- _Exercise requirements_:
For each of the following statements, say yes or no according to the extract on decoding error under random stragglers, and quote the words of the extract that decide it: 1. The graph G must be vertex-transitive. 2. The machines straggle in a correlated way rather than independently. 3. The expectations in the result are taken over the random stragglers.

--- Extract to read Enclosed Below ---

Approximate Gradient Coding with Optimal Decoding

5 The decoding error under random stragglers

Let \(G = (V,E)\) be any vertex-transitive graph with \(n\) vertices, \(m\) edges, and spectral expansion \(\lambda \), and let \(A\) be the graph assignment matrix of \(G\). Suppose for some positive \(\epsilon \):

  1. \(\lambda {\gt} 1.5\);

  2. \((\tfrac {\lambda }{2}+1)(1 - p e^{1/\lambda }) \ge 1 + \epsilon \);

  3. \(\Big(1 - \tfrac {e^2 p^{\lambda (1-\frac{1}{3+\epsilon })}}{(1-pe^{1/\lambda })^2}\Big) \Big(\lambda - (2d-\lambda )\tfrac {e^2 p^{\lambda (1-\frac{1}{3+\epsilon })}}{(1-pe^{1/\lambda })^2}\Big) \ge \epsilon \);

  4. \(\tfrac {n}{\log (n)^2} \ge \tfrac {4(1+\epsilon )}{\epsilon ^2} \big(2 - 2\log (\epsilon ) + 2\log (1+\epsilon ) - \log (1 - pe^{1/\lambda })\big)\).

If each machine straggles independently with probability \(p\), then

  1. \(\mathbb {E}[\alpha ^*] = r\mathbb {1}\) for some \(r \ge 1 - \tfrac {6}{n} - t\);

  2. for all \(i\), \(\mathbb {E}[(\alpha ^*_i - r)^2] \le \tfrac {6}{n} + t\);

  3. \(\big|\mathbb {E}[(\alpha ^* - r\mathbb {1})(\alpha ^* - r\mathbb {1})^T]\big|_2 \le 2k^2\big(t + \tfrac {6}{n}\big)^2 + 24\),

where \(t = \tfrac {e^2 p^{\lambda (1-\frac{1}{3+\epsilon })}}{(1-pe^{1/\lambda })^2}\) and \(k = \tfrac {2(1+\epsilon )}{\epsilon ^2} \big(2\log (n) - 2\log (\epsilon ) + 2\log (1+\epsilon ) - \log (1-p)\big)\), and all expectations are over the random stragglers.

Proof

Because \(G\) is vertex-transitive, the distribution of \(\alpha ^*_i\) is the same for every \(i\), so \(\mathbb {E}[\alpha ^*]\) is a multiple of \(\mathbb {1}\). By Corollary 37, with probability at least \(1 - \tfrac {6}{n}\) at least \((1-t)n\) vertices lie in non-bipartite components, where \(t\) is as above; by Lemma 24 those vertices have \(\alpha ^*_i = 1\).

--- End of Enclosed Extract to read ---
--- Data Enclosed Below ---

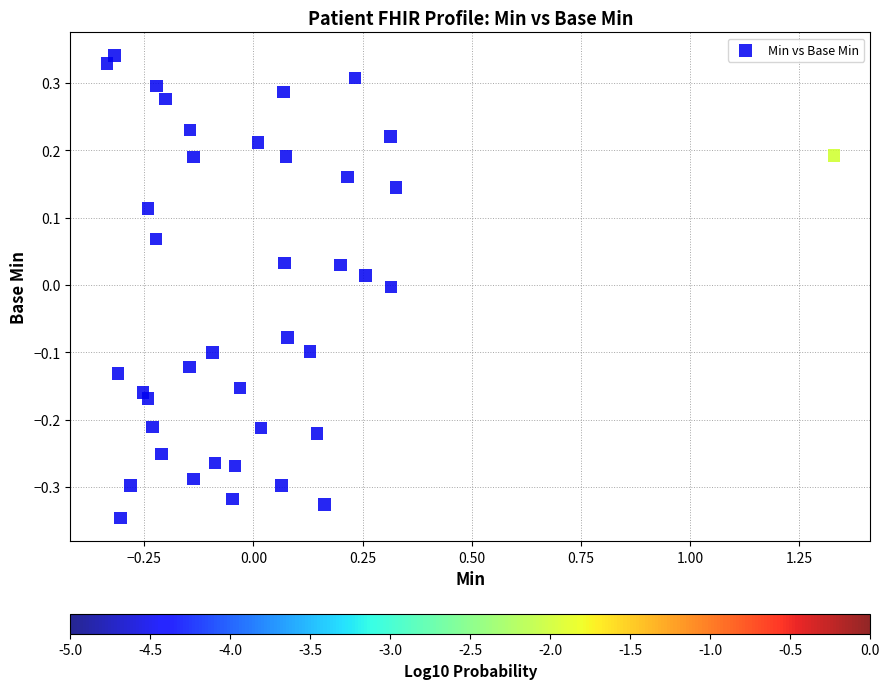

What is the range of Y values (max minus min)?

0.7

--- End of Enclosed Data ---
--- Data Enclosed Below ---

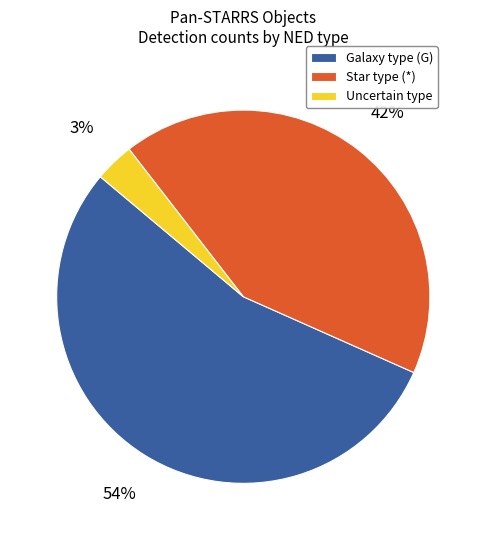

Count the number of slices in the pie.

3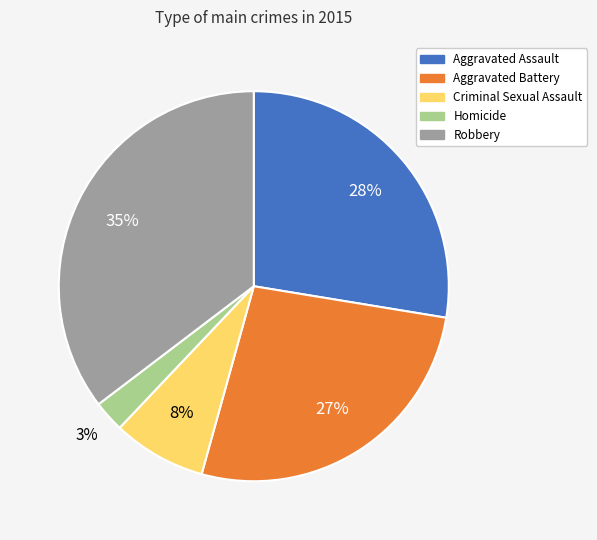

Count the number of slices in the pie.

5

--- End of Enclosed Data ---

- _Response to the exercise_:
1. Yes: "be any vertex-transitive graph"
2. No: "each machine straggles independently"
3. Yes: "all expectations are over the random stragglers"